What gives you strength?
Probably my love for Matilda and the fact that I’m the only one that will do it. I think my best outlet and support is the community group on Facebook, the Battens international Facebook group. It’s helpful to vent or ask questions to people who get it.
What does a good friend do to help a family like yours?
I have a wonderful friend and the way I describe friendship with her is that she likes to ‘do life’ with me. She’ll come over and she doesn’t mind doing something while we’re talking.
What advice would you have for families embarking on the sort of journey you are going through?
As your child changes, take the supports that are there – even if it feels confronting – from other Battens families as well as health professionals. Matilda’s been linked into paediatric palliative care team for three-and-a-half years now and they’ve helped with everything along the way. It’s about living the best life not just about end of life.

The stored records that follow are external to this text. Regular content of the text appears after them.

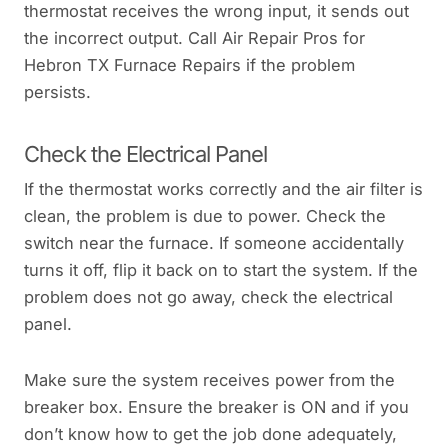
thermostat receives the wrong input, it sends out
the incorrect output. Call Air Repair Pros for
Hebron TX Furnace Repairs if the problem
persists.
Check the Electrical Panel
If the thermostat works correctly and the air filter is
clean, the problem is due to power. Check the
switch near the furnace. If someone accidentally
turns it off, flip it back on to start the system. If the
problem does not go away, check the electrical
panel.
Make sure the system receives power from the
breaker box. Ensure the breaker is ON and if you
don’t know how to get the job done adequately,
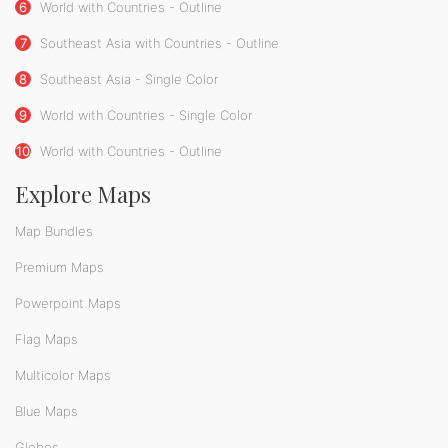
6
World with Countries - Outline
7
Southeast Asia with Countries - Outline
8
Southeast Asia - Single Color
9
World with Countries - Single Color
10
World with Countries - Outline
Explore Maps
Map Bundles
Premium Maps
Powerpoint Maps
Flag Maps
Multicolor Maps
Blue Maps
Globes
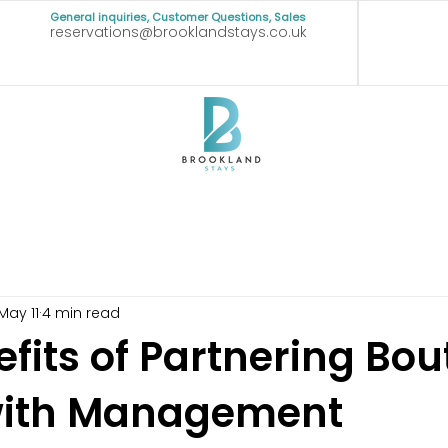
General inquiries, Customer Questions, Sales
reservations@brooklandstays.co.uk
May 11
4 min read
fits of Partnering Bou
with Management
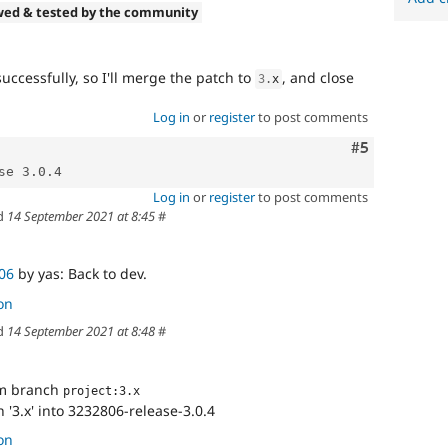
wed & tested by the community
ccessfully, so I'll merge the patch to
, and close
3
.
x
Log in
or
register
to post comments
Comment
#5
Log in
or
register
to post comments
d
14 September 2021 at 8:45
#
06
by yas: Back to dev.
on
d
14 September 2021 at 8:48
#
om branch
project:3.x
'3.x' into 3232806-release-3.0.4
on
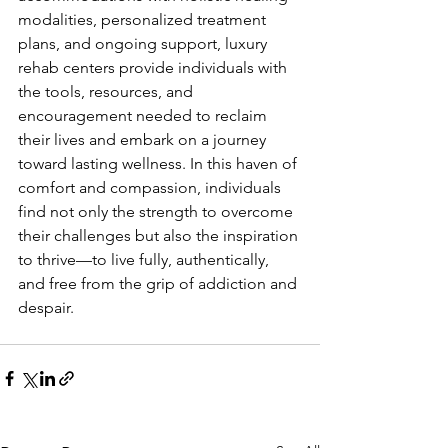
modalities, personalized treatment 
plans, and ongoing support, luxury 
rehab centers provide individuals with 
the tools, resources, and 
encouragement needed to reclaim 
their lives and embark on a journey 
toward lasting wellness. In this haven of 
comfort and compassion, individuals 
find not only the strength to overcome 
their challenges but also the inspiration 
to thrive—to live fully, authentically, 
and free from the grip of addiction and 
despair.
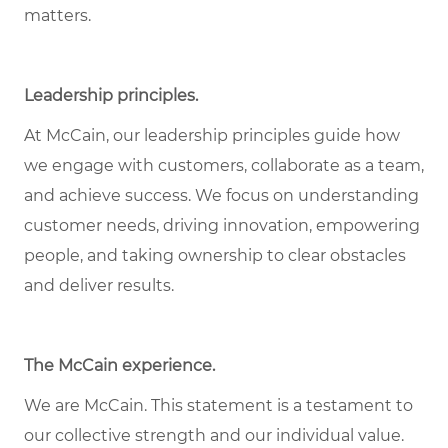
matters.
Leadership principles.
At McCain, our leadership principles guide how
we engage with customers, collaborate as a team,
and achieve success. We focus on understanding
customer needs, driving innovation, empowering
people, and taking ownership to clear obstacles
and deliver results.
The McCain experience.
We are McCain. This statement is a testament to
our collective strength and our individual value.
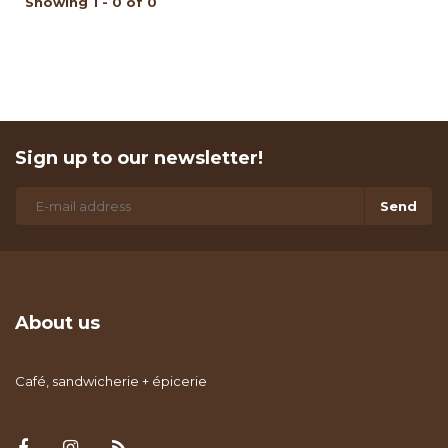
Showing 1 - 0 of 0
Sign up to our newsletter!
Send
About us
Café, sandwicherie + épicerie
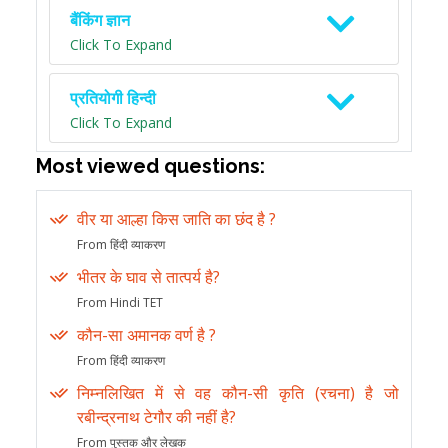
बैंकिंग ज्ञान
Click To Expand
प्रतियोगी हिन्दी
Click To Expand
Most viewed questions:
वीर या आल्हा किस जाति का छंद है ?
From हिंदी व्याकरण
भीतर के घाव से तात्पर्य है?
From Hindi TET
कौन-सा अमानक वर्ण है ?
From हिंदी व्याकरण
निम्नलिखित में से वह कौन-सी कृति (रचना) है जो
रबीन्द्रनाथ टेगौर की नहीं है?
From पुस्तक और लेखक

What do you wish and hope for about Battens?
Well, I hope for a cure. I really hope no other family has to go through what I have. It’s horrible and it just consumes your life. You’re put in places and have to make decisions about things that you thought you never would. I think it puts a lot of strain on families, on marriages, on extended families and it does not just take away your child, it can take away so much more than that – that’s what makes me really sad.
How do you juggle everything and keep it all happening?
You just try hard! You write lists, you just do the best you can and you accept any the help that you can have. You have to let go of some things. It changes your priority list.
How have your priorities changed?
Planning for the future looks differently and not taking any moment for granted. So, I’ve found I don’t waste as much time as I used to. I used to think I was busy but not compared to now!